Herfast de Crépon
Herfast de Crépon was the brother of Gunnora, Duchess of Normandy, the wife of Richard I of Normandy. His parentage is unknown, but it is stated by Dudo of St. Quentin that the family was of noble Danish blood, while Robert of Torigni stated his father was a forester in the Pays de Caux in northern France. About 1015, he witnessed a grant of Gunnora to the abbey of Mont Saint-Michel.

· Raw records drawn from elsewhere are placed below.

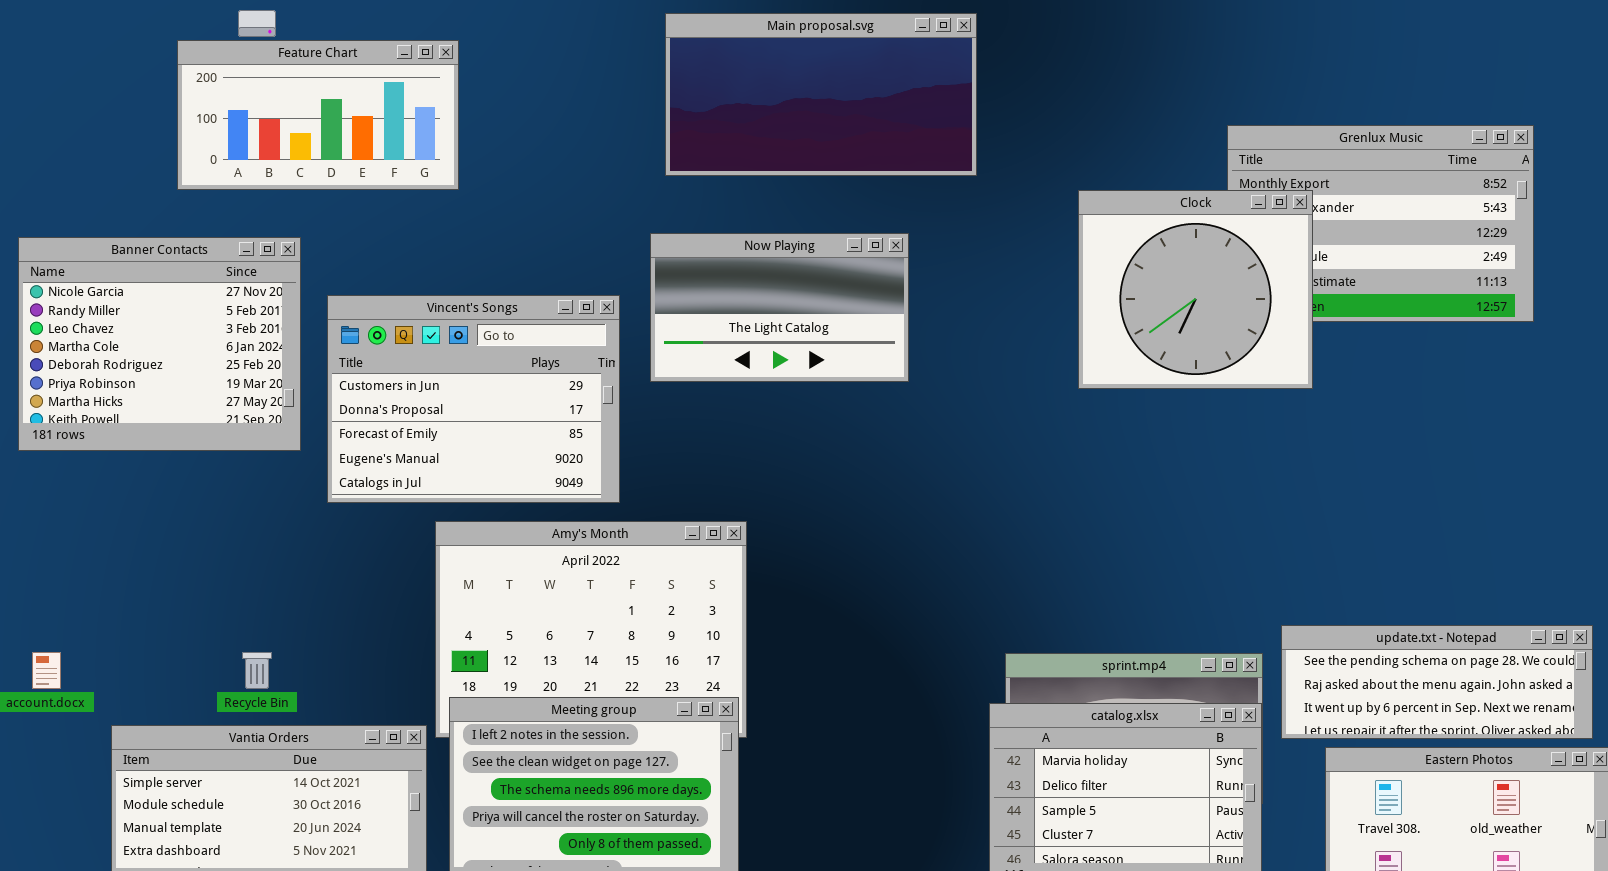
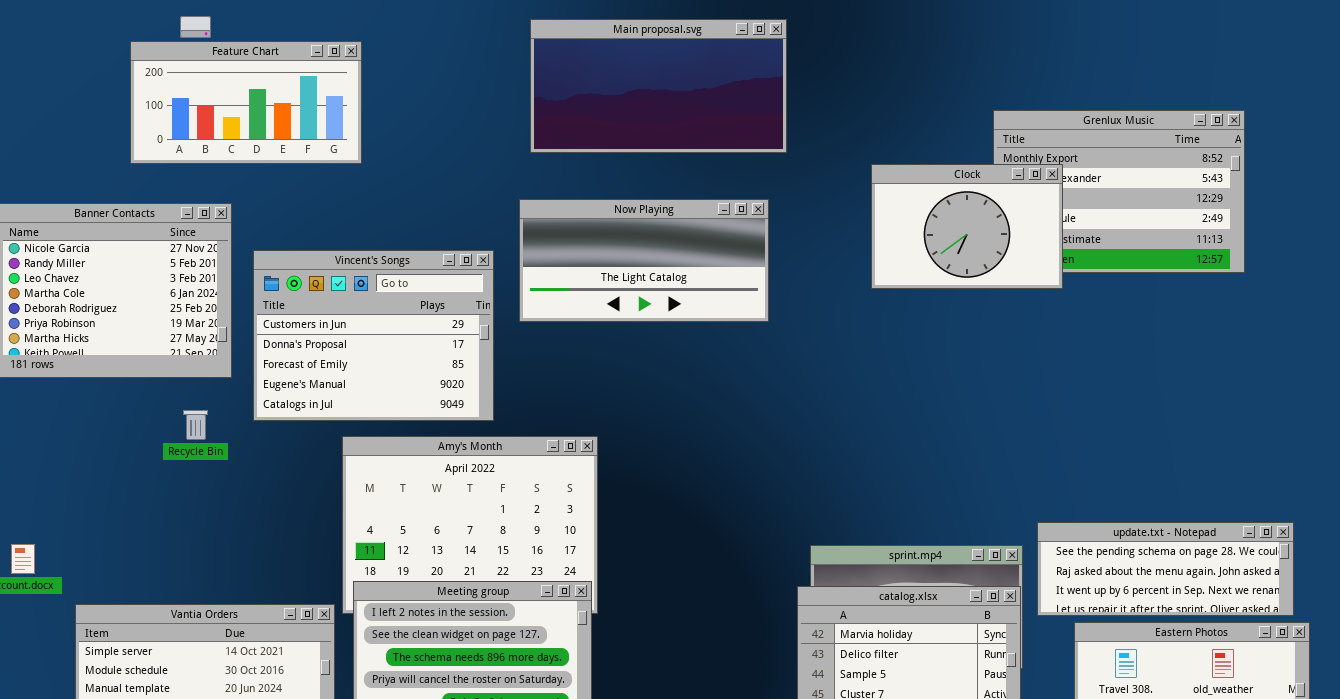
Clock: [1078,190,1313,389] -> [871,164,1063,289], resized
Now Playing: [650,233,909,382] -> [519,199,769,322], resized
Recycle Bin: [242,652,272,689] -> [183,410,208,440], moved

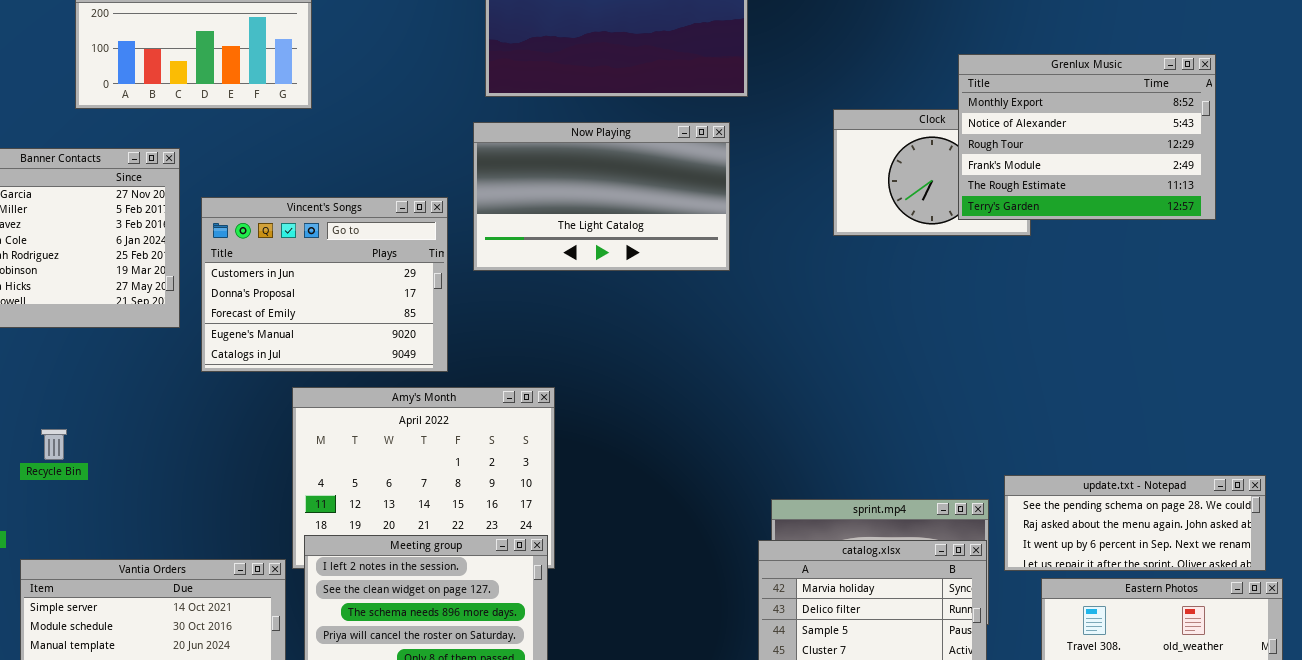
Grenlux Music: [993,110,1245,273] -> [958,54,1216,220], raised
Now Playing: [519,199,769,322] -> [473,122,730,271], resized
Recycle Bin: [183,410,208,440] -> [41,429,67,460], moved

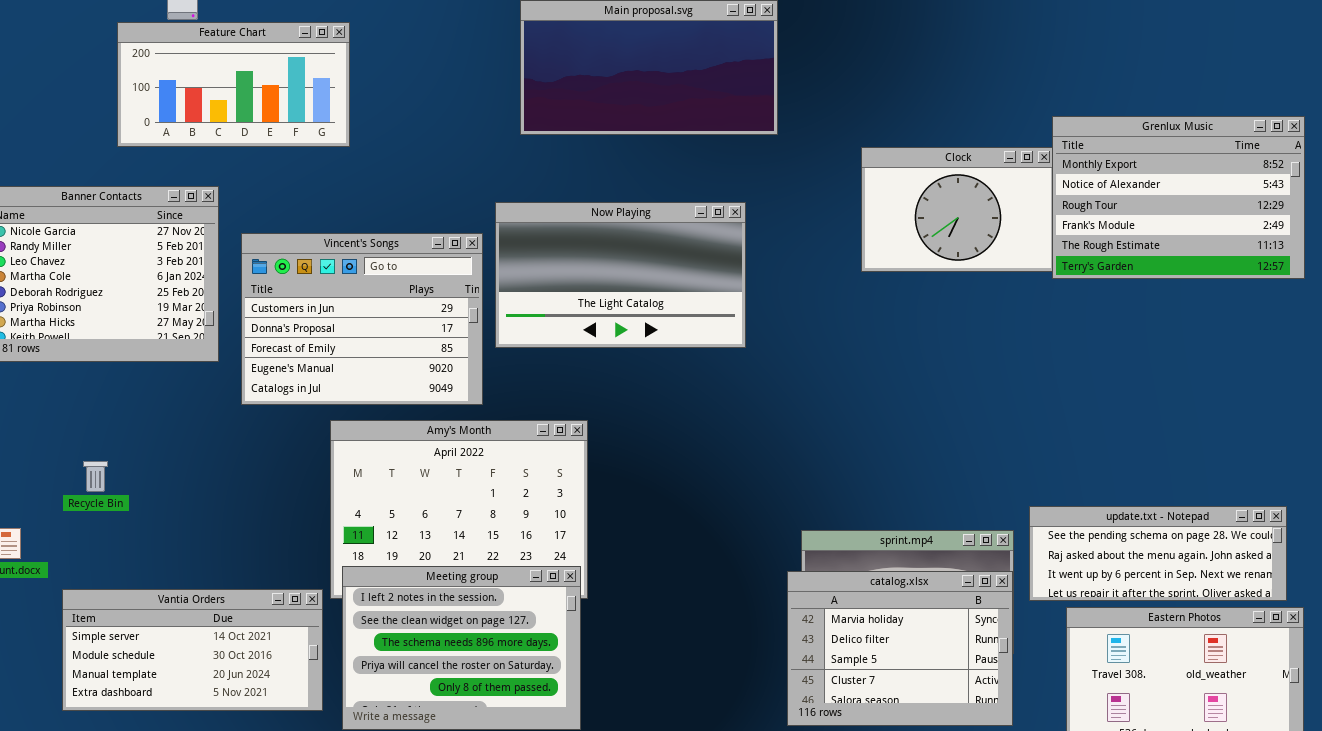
Grenlux Music: [958,54,1216,220] -> [1052,116,1305,279], moved
Now Playing: [473,122,730,271] -> [495,202,746,348], moved

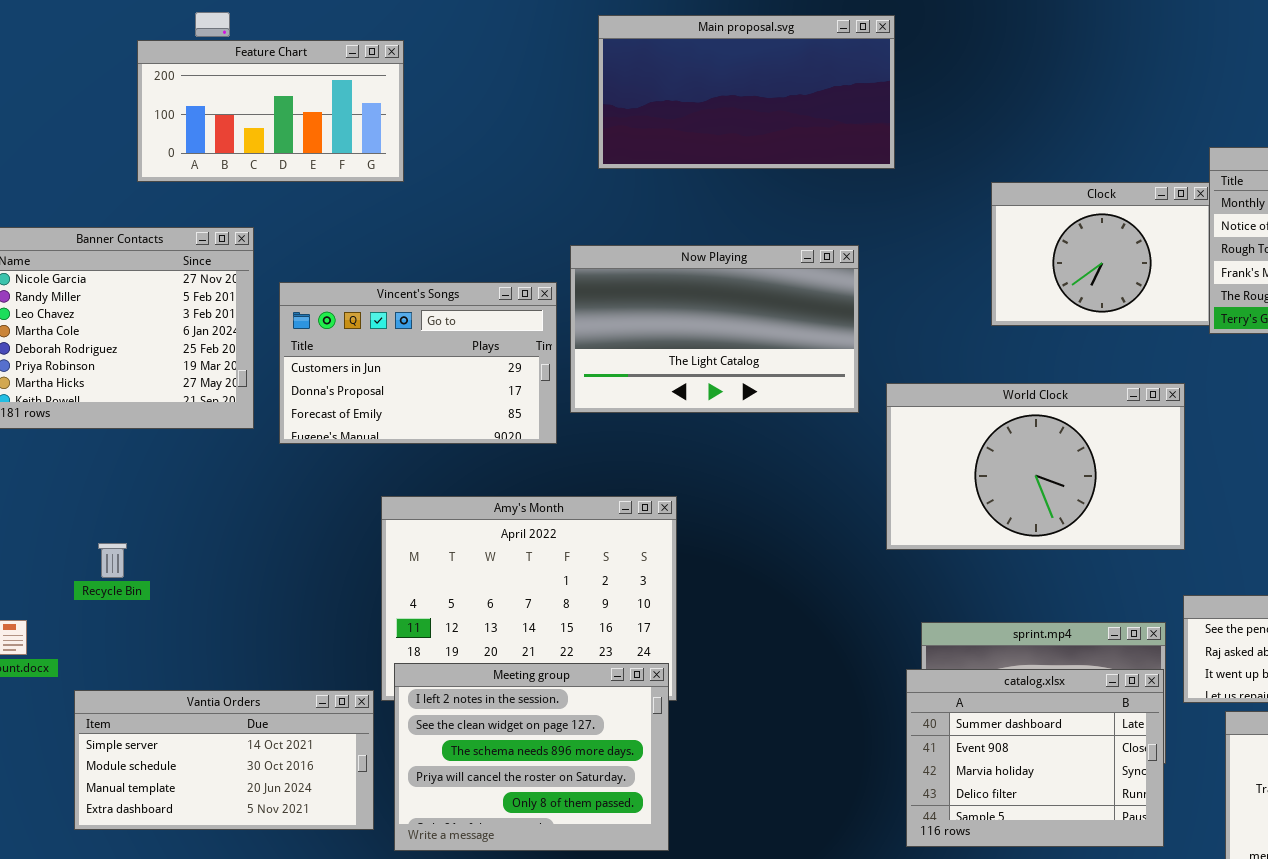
Vincent's Songs: [241,233,483,405] -> [279,282,557,444], resized
World Clock: none -> [886,383,1185,550], opened
catalog.xlsx: [787,571,1013,726] -> [906,669,1164,847], scrolled up 2 rows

It has been suggested that he is identical to the Arfast who in December 1022 at the church of St. Croix, Orléans, testified before king Robert II of France at the trial of several canons accused of neo-Manachaeism. Arfast testified that though uninfluenced by their heresy he pretended to share their beliefs so as to gain knowledge that could be used to denounce them. Public sentiment was so inflamed against the heresy that the king was forced to station queen Constance at the church door to prevent the crowd from immediately killing the heretics. On their conviction, the majority were taken out of the church and burned. Arfast then retired as a monk to the abbey of Saint-Père-en-Vallée, Chartres, to which he donated land, as did Gunnora and her children Richard II of Normandy and Robert, archbishop of Rouen.
By an unknown wife, Herfast was the father of Osbern, the steward under two of the dukes of Normandy, and of Ranulf, known from ducal charters. Herfast died before 22 August 1026 or 1027.
David Douglas, "The Ancestors of William Fitz Osbern", English Historical Review, 1944, vol. 59, pp. 62-79.